Recent messagesPreserved according to preserve_recent.
Middle historyTruncated, or summarized then truncated, depending on strategy.
Summary metadataAdded when summarize_and_truncate creates a context summary.

Modes

ModeDescriptionBest For
token_budgetManage context by estimated token count.Provider context limits and cost control.
sliding_windowManage context by message count.Predictable, low-latency history windows.

Strategies

StrategyBehaviorTrade-Off
truncateDrop older middle messages while preserving system and recent messages.Fast and deterministic.
summarize_and_truncateSummarize older middle history, insert a summary message, then preserve recent messages.Keeps more intent, adds an LLM call and latency.

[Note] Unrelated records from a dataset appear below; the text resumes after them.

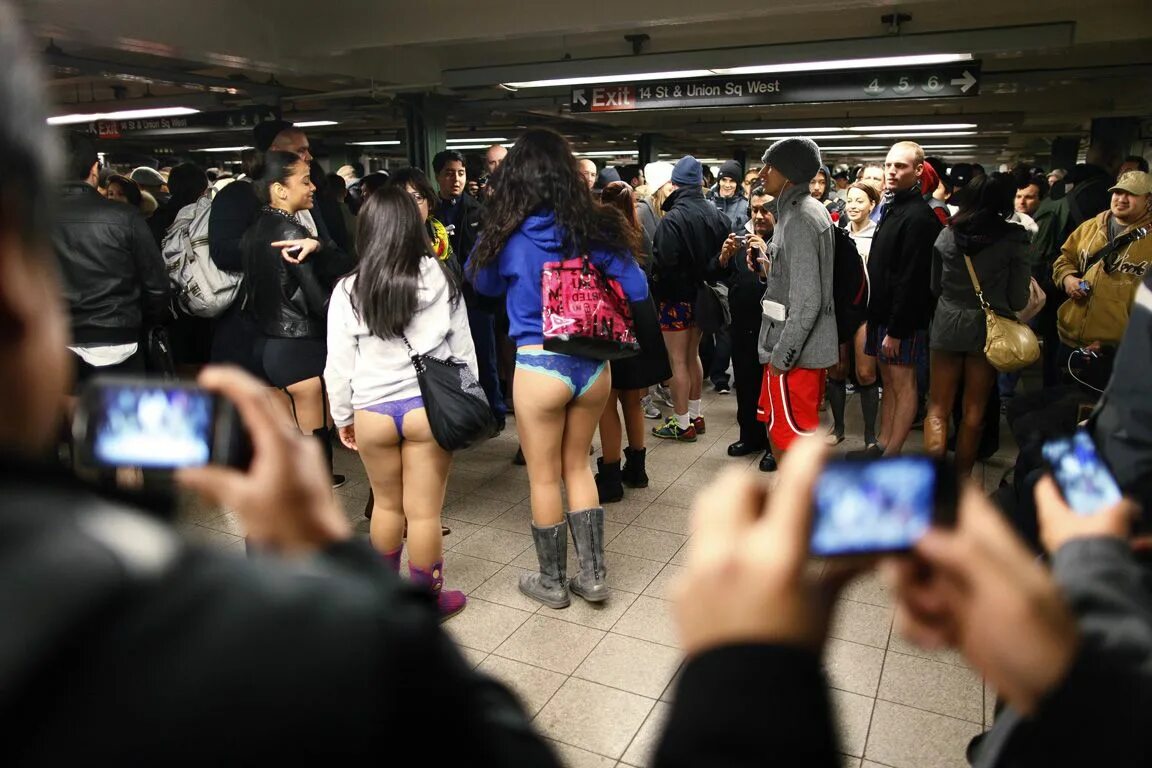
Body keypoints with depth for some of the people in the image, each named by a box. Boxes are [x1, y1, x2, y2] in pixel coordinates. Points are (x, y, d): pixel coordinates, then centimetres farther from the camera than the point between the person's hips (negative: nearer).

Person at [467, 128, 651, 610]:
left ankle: (553, 582, 30)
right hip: (593, 364, 3)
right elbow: (637, 291, -1)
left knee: (544, 477, 14)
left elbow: (482, 284, 12)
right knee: (577, 466, 21)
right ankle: (593, 576, 28)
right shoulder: (596, 227, -4)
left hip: (539, 367, -3)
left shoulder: (506, 235, -7)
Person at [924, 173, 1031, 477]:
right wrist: (994, 298, 13)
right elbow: (1018, 299, -6)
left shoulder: (948, 234, -3)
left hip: (948, 325, 2)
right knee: (974, 411, 11)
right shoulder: (1014, 238, -11)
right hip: (987, 328, -1)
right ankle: (961, 478, 22)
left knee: (938, 408, 8)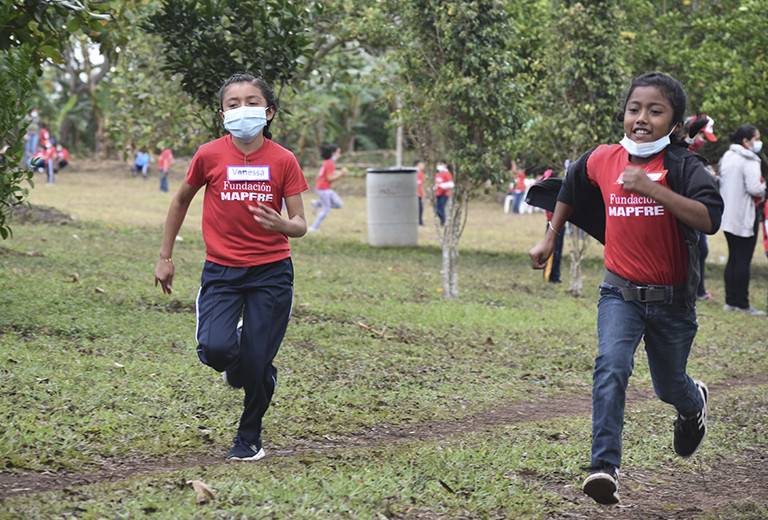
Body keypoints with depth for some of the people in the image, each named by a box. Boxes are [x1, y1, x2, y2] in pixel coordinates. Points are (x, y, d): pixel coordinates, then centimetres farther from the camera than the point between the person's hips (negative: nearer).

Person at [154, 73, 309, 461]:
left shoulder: (282, 160, -4)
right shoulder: (209, 156, -4)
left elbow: (300, 224, -3)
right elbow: (181, 201, 13)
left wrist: (284, 224, -27)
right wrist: (165, 256, 13)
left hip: (271, 272, 0)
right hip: (221, 270, 0)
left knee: (257, 364, -5)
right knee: (215, 349, -22)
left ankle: (249, 437, 23)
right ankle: (239, 366, 18)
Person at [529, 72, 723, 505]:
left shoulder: (682, 165, -15)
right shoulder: (602, 160, -2)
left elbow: (710, 218, -31)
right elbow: (572, 188, 21)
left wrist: (651, 188, -36)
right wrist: (550, 239, 22)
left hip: (672, 299, -2)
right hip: (621, 293, 2)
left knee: (670, 386, 17)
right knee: (611, 368, -22)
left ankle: (694, 403, 54)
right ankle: (606, 467, -23)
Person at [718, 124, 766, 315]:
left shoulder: (727, 157, 12)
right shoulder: (749, 160, -15)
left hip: (728, 216, 9)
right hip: (744, 217, -9)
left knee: (733, 258, 13)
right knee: (743, 260, -4)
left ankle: (730, 301, 15)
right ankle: (742, 304, -1)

Layer 3: Tool Output Offloading

Tool offloading handles large individual tool responses. It keeps the agent from burning context on a full payload when a preview and a file reference are enough for the next reasoning step.
agent_config = {
    "tool_offload": {
        "enabled": True,
        "threshold_tokens": 500,
        "threshold_bytes": 2000,
        "max_preview_tokens": 150,
        "max_preview_lines": 10,
    }
}
When a tool result crosses the configured threshold, OmniCoreAgent writes the full payload to the active workspace artifacts/ area. The observation sent to the model contains the preview and the artifact reference.
large tool result
  -> workspace artifact
  -> preview + artifact reference in the observation
The artifact uses the same workspace backend as the rest of the agent: local, S3, or R2.

Built-In Artifact Tools

Artifact tools are available when offloading is enabled:
ToolPurpose
read_artifactRead the full offloaded payload.
tail_artifactRead the last lines of an artifact, useful for logs.
search_artifactSearch inside an offloaded payload.
list_artifactsList artifacts available in the current workspace/session scope.

Full Context Configuration

Use all layers together for long-running research, coding, data, and operational agents:
agent = OmniCoreAgent(
    name="research_agent",
    system_instruction=(
        "Use workspace files and artifact references for long tasks. "
        "Read artifacts only when the full payload is needed."
    ),
    model_config={"provider": "openai", "model": "gpt-4o"},
    agent_config={
        "memory_config": {
            "mode": "sliding_window",
            "value": 10000,
        },
        "context_management": {
            "enabled": True,
            "mode": "token_budget",
            "value": 100000,
            "threshold_percent": 75,
            "strategy": "summarize_and_truncate",
            "preserve_recent": 6,
        },
        "tool_offload": {
            "enabled": True,
            "threshold_tokens": 500,
            "threshold_bytes": 2000,
        },
    },
)
Set context_management.value to a budget below your model’s real context window. OmniCoreAgent checks the budget before each model call and reduces the prompt when the threshold is crossed.